» **PASSAGE GIVEN**
To estimate the cost of the matrix multiplication, we shall make use of the compression rule (17). We assume for all clusters that \({{\,\textrm{diam}\,}}(\nu )\sim 2^{-j/d}\) if \(\nu \) is on level j. Thus, the samplet \(\sigma _{j,k}\) has approximately diameter \(2^{-j/d}\) and, therefore, only \({\mathcal {O}}(2^{\ell -j})\) samplets \(\sigma _{\ell ,m}\) of diameter \(\sim 2^{-\ell /d}\) are found in its nearfield if \(\ell \ge j\) while only \({\mathcal {O}}(1)\) are found if \(\ell <j\). For fixed level \(0\le \ell \le J\) in (22), we thus have at most \({\mathcal {O}}(\max \{2^{\ell -\max \{j,j'\}},1\})\) nonzero products to evaluate per coefficient \(c_{(j,k),(j',k')}\). We assume without loss of generality that \(j\ge j'\) and sum over \(\ell \), which yields the cost \({\mathcal {O}}(\max \{2^{J-j},j\})\). Per target block matrix \({\varvec{C}}_{j,j'} = [c_{(j,k),(j',k')}]_{j,j'}\), we have \({\mathcal {O}}(2^{\max \{j,j'\}}) = {\mathcal {O}}(2^j)\) nonzero coefficients. Hence, the cost for computing the desired target block is \({\mathcal {O}}(2^j \max \{2^{J-j},j\})\). We shall next sum over j and \(j'\)

» **WORK INSTRUCTIONS**
Which rule does the passage on matrix multiplication cost rely on to estimate that cost?

» **AVAILABLE DATA**
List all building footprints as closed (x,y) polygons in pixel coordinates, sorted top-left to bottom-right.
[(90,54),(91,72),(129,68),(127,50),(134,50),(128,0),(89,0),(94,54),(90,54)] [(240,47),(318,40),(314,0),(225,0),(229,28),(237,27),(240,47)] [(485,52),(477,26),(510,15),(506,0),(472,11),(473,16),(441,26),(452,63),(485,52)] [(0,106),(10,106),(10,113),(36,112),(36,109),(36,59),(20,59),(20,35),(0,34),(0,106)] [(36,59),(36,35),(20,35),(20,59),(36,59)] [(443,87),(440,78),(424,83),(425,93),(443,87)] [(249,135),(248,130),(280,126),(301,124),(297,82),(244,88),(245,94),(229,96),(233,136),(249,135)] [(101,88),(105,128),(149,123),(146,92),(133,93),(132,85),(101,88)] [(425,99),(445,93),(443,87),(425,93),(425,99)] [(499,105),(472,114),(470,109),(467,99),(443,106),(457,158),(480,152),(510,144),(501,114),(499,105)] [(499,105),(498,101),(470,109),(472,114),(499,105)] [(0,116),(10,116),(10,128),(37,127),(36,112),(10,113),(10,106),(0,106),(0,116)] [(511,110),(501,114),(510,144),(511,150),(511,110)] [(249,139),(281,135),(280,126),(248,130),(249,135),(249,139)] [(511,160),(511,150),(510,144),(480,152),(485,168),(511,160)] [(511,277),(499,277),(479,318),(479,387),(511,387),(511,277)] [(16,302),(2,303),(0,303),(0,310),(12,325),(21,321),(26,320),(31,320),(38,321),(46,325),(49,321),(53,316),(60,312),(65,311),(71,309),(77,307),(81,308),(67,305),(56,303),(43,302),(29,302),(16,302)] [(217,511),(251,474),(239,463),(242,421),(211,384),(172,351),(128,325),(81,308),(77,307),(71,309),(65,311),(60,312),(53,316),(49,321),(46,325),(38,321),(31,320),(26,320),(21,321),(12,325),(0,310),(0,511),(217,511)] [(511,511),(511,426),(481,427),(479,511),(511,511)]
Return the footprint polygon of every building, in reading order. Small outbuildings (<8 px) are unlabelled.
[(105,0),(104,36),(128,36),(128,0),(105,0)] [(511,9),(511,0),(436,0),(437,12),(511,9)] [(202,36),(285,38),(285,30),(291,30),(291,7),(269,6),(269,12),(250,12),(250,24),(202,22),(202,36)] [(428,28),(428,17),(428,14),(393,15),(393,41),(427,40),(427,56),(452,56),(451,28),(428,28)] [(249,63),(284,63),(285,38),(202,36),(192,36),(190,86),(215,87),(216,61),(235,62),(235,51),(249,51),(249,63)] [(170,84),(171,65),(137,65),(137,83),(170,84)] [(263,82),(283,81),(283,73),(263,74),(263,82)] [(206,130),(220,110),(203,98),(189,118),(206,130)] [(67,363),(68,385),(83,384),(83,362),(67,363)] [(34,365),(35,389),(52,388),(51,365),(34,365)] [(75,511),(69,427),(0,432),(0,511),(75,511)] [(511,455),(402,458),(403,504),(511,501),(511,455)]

» **RIGHT ANSWER**
The compression rule (17).